Comment No.3: Section 2.2.3. Could you provide quantitative information on how much loss of information occurs due to the resolution reduction? Perform a better review of previous methods and algorithms dealing with resolution enhancement so the reader can understand different approaches to this issue.  

Response: Thank you for your valuable suggestion. A new comparative experiment has been designed to measure the extent of information loss due to resolution reduction. Two relevant metrics, PSNR and SSIM, have been introduced to quantify this loss. The experiment demonstrates this point, and the details are provided in lines 289-310.

Comment No.4: Figure 12. Improve the resolution of the figure.

Response: Thank you for the expert's opinion. The resolution of the figure has been improved, and the updated image is now Figure 13.

Comment No.5: Table 5. When comparing the different feature fusion modules, what are the uncertainties? Most models would be equivalent if there is an uncertainty in the reported values of about 1%. How significant is then “a 1% improvement over the original model“? Please discuss this in detail.

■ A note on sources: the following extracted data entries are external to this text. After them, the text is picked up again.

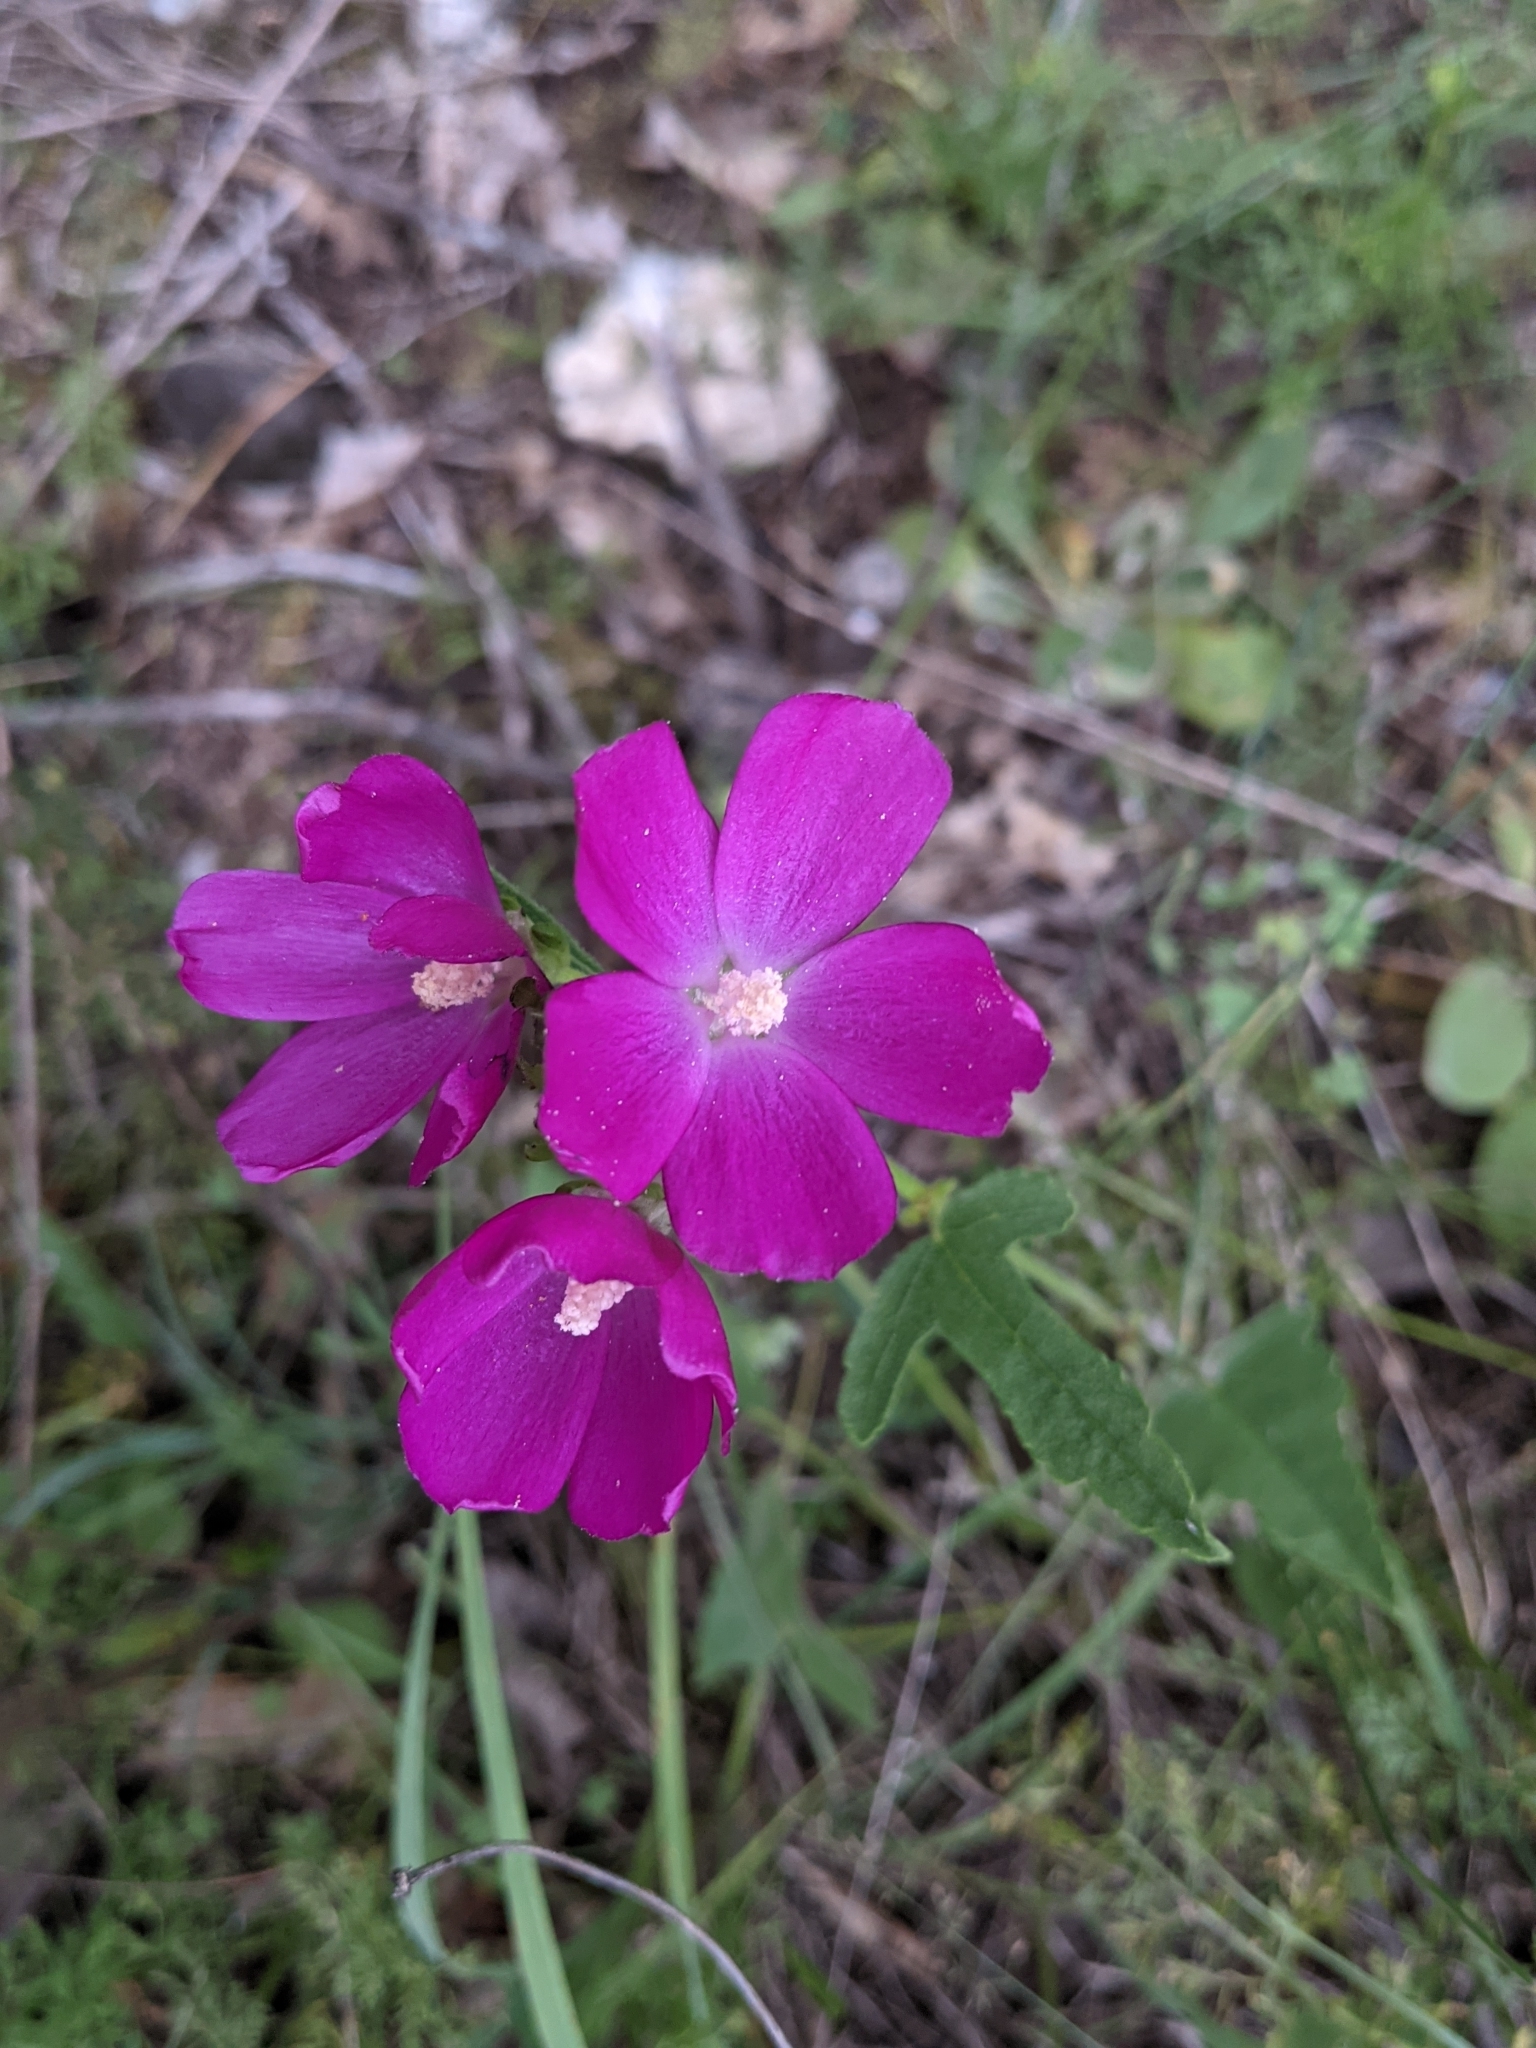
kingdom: Plantae
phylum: Tracheophyta
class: Magnoliopsida
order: Malvales
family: Malvaceae
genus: Callirhoe
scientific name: Callirhoe triangulata
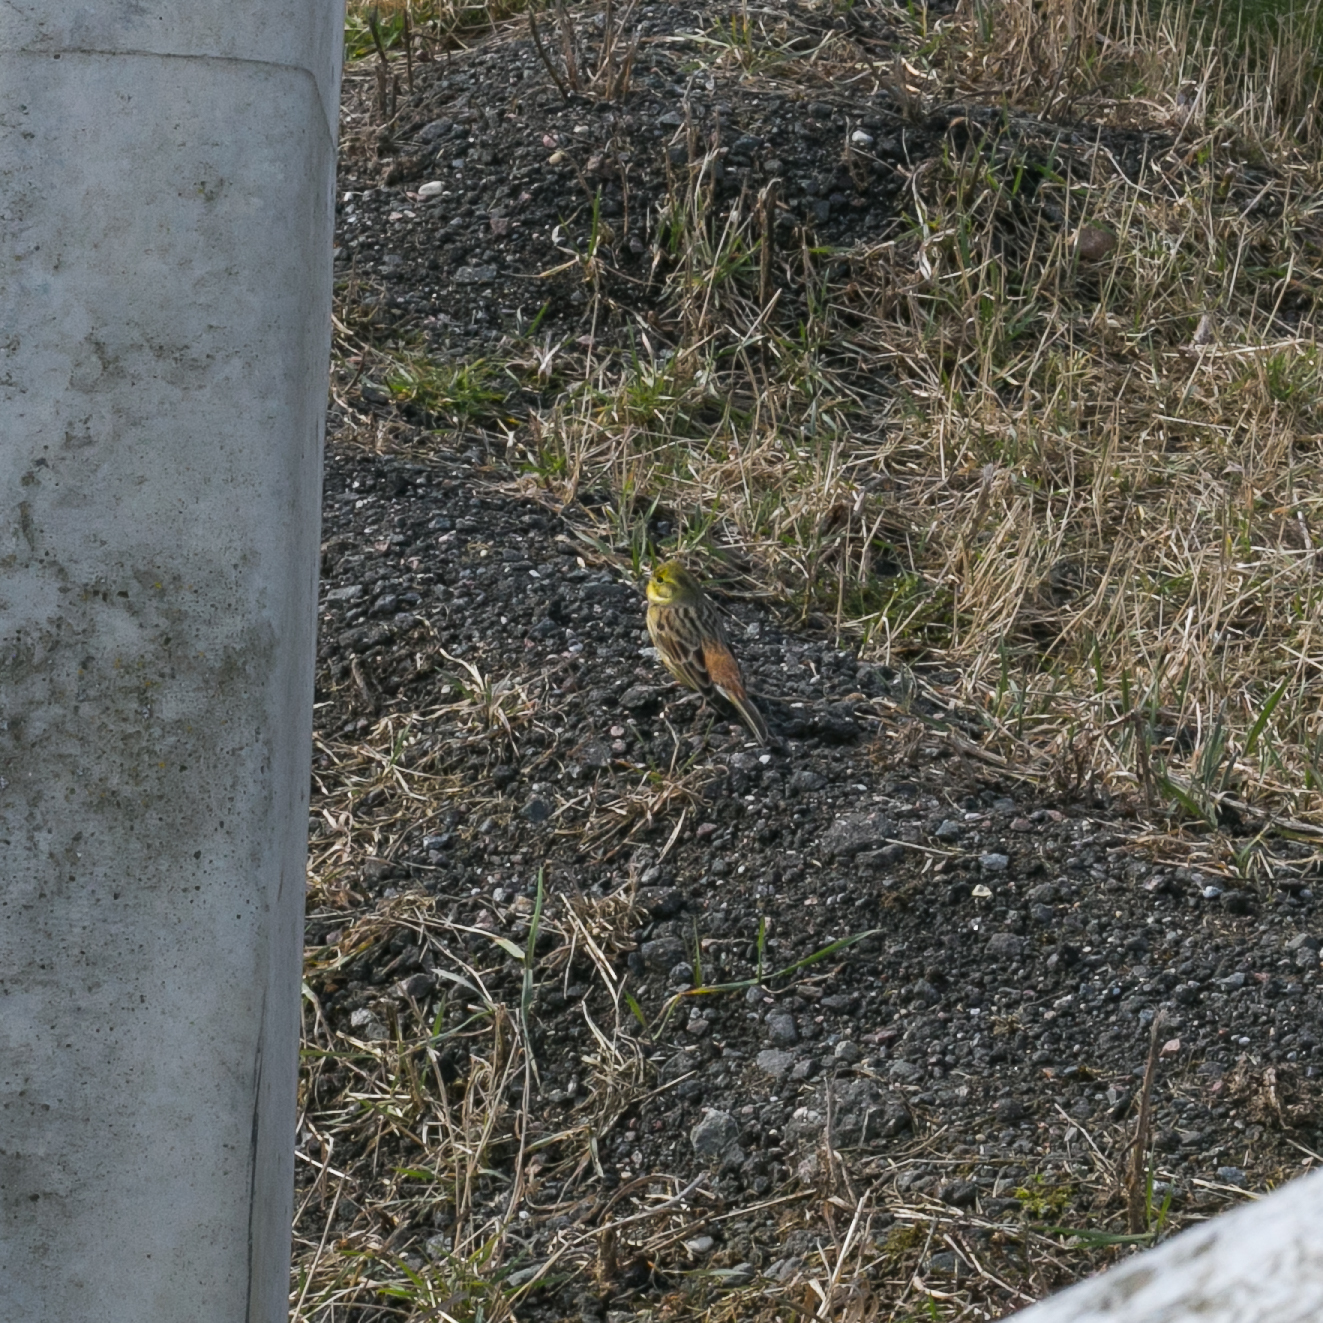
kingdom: Animalia
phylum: Chordata
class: Aves
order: Passeriformes
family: Emberizidae
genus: Emberiza
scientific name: Emberiza citrinella
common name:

Response: Thanks to the expert's valuable opinion, it has been revised. This has been addressed in detail in Section 3.1. The different attention mechanisms in the feature fusion modules focus on distinct aspects, and their results should not be interpreted solely in terms of a single metric. For example, CBAM shows the best performance in Precision, while SE excels in Recall. The advantage of each model in different metrics allows them to adapt to various recognition tasks. The proposed GCAA-Fusion module demonstrates the best overall performance for the weed detection task in this paper. These results suggest that the feature fusion module we introduced is effective, and replacing the attention mechanisms within the fusion module leads to improvements in the model's performance. The detailed discussion can be found in lines 412-428.

Comment No.6:  Figure 14. Improve the resolution of the figure.

Response: Thank you for the expert's opinion. The resolution of the figure has been improved, and the updated image is now Figure 15.

Comment No.7: I’m unsure that the model is “validated” since only a limited number of application examples were presented in this work. A “validation process” requires more than just seeing if the model reproduces some application examples; it requires a more detailed testing process with larger controlled sets. Please replace " validation " with “successfully tested” or similar wording.

Response: Thanks to the expert's valuable opinion, it has been revised. The term "validation" has been replaced with "successfully tested" or similar wording in the discussion to better reflect the testing process.

Comment No.8: Perform a general check of typos and misspellings throughout the text. Even in the title, there are errors

Response: Thanks to the expert's opinion, it has been revised.

 

 

Round 2

Reviewer 4 Report

Comments and Suggestions for Authors

The paper has significantly improved with the review. In my opinion, now is ready to be published.